Analysis

Catastrophe after Catastrophe after Catastrophe 

On 28th of February 2026, the first day of the latest war, US Tomahawk missiles hit a girls elementary school in southern Iran. It’s hard to discover the exact death toll, but at least 175 people were killed, and more than 100 of them children. 

It’s hard to imagine how we would react here in Bulgaria if over 100 little girls were killed in a single event. In Bulgarian the term ‘catastrophe’ is used to describe traffic accidents. Two cars hit each other and someone brakes his arm in three places. We describe it as a ‘catastrophe’. What word could we use, what words could anyone use, to describe the murder of over 100 little girls. 

In the English language the world implies some sort of massive event. Our use of the word to describe a car crash would seem strange to them. It summons up images of some massive natural disaster, an earthquake, famine or huge flood. 

But missiles hitting schools is not a ‘natural disaster. Bombs don’t just fall out of the sky ‘naturally’. Bombs hit schools because people fire bombs at schools. 

What sort of people would do that? Trump initially denied that it was an American bomb, and said that the Iranians had done it. He described them as ‘evil’. Certainly most people would describe the murder of over 100 little girls as ‘evil’. It turned out though that even the Americans accept now that it was their missiles that hit the school. UNESCO called the attack “a grave violation of international law”. We understand people who would describe it as ‘evil’. 

It’s hard to know the death tool in wars, particularly when they are ongoing. Reports at the time of writing (27th March), say that 1,500 civilians have been confirmed killed in Iran so far, 15% of them children. Meanwhile, Israel has renewed its attacks on Lebanon. In the current round of fighting over 1,000 Lebanese have been killed, and over 1,000,000 people, making up around 20% of the countries population, turned into refugees. This too is a catastrophe of human suffering. Again though, it is in no way a ‘natural disaster. 

In Arabic, and in particularly for the Palestinians,  the use of the word is different again. It’s used in Palestine as a proper noun to describe the expulsion of the Palestinian people from their lands during the formation of the State of Israel in 1948. Over a two year period up to 16,000 civilians were killed, and three quarters of a million people driven from their homes. 

Since then, we have seen catastrophe after catastrophe after catastrophe in the Middle East caused by Israel and its American allies. It’s an unending series of horrors. If we look to the countries where the victims of the current war are, we see events such as the shooting down of Iranian airlines flight 655. US missiles shot down a civilian passenger plane killing all 290 people on board. When planes crash we call it a catastrophe. When people blow planes out of the sky, it is generally called terrorism. 

When asked to apologise, George Bush, Vice President at the time, said “I will never apologize for the United States—I don’t care what the facts are … I’m not an apologize-for-America kind of guy”. Then as now, there are no apologies from Trump for murdering school girls. Rather he stated that “Like I said, some people will die”. 

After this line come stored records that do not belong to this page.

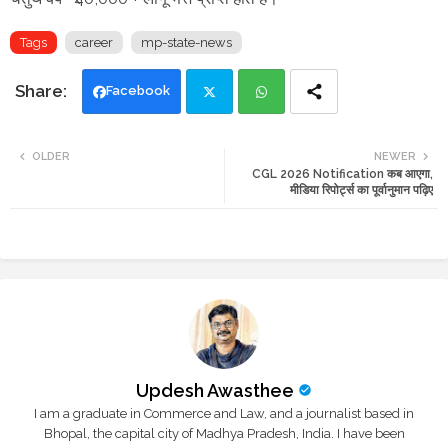
Tags
career
mp-state-news
Facebook
Twi
Wh
OLDER
NEWER
CGL 2026 Notification कब आएगा,
tte
ats
मीडिया रिपोर्ट्स का पूर्वानुमान पढ़िए
r
app
Updesh Awasthee
I am a graduate in Commerce and Law, and a journalist based in
Bhopal, the capital city of Madhya Pradesh, India. I have been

And dying is what people have been doing again and again and again. If we return to Lebanon, in the 1982 war, up to 5,000 Lebanese civilians were killed during the siege of Beirut. Following the siege Israel transported Christian militia men to the refugee camps in the south of the city, they went on the rampage killing up to 3,500 mostly Palestinian civilians, virtually all women, children, and old men, as men of military age had already been expelled. Israeli troops used flares to light up the sky so they could continue the butchery at night. Later Israel itself admitted that their troops were ‘indirectly responsible’ for the massacres. 

The horrors of the past look small compared to the horrors of today.If the Palestinians describe the events of 1948 as a ‘catastrophe’, how can the events of the ongoing genocide in Gaza be described. If 17,000 dead civilians was a ‘catastrophe’, how to describe the deaths of over 70,000 civilians in the continuing terror in Gaza. There aren’t words to describe such horror. 

Nor have these horrors been restricted to the countries involved in the current wars. The number of dead Iraqis in America’s wars against Iraq are uncountable. When asked about reports that up to half a million Iraqi children had died as a result of US sanctions, US Ambassador to the UN Madeleine, Madeline Albright, stated on television that “we think the price is worth it”. 

We at Konflikt don’t think that the price is ‘worth it’. We don’t think that anything justifies the murder of half a million children. Nor do we think that anything justifies the murder of over 100 little girls. We think it’s terror, pure utterly ‘evil’ terror. 

That’s why we are asking all those who think that this terrorism is horror beyond imagination to join us on May 16th in Varna to commemorate the victims of this series of atrocity after atrocity, and protest about the ongoing slaughter being committed in the Middle East by American, Israel and their allies.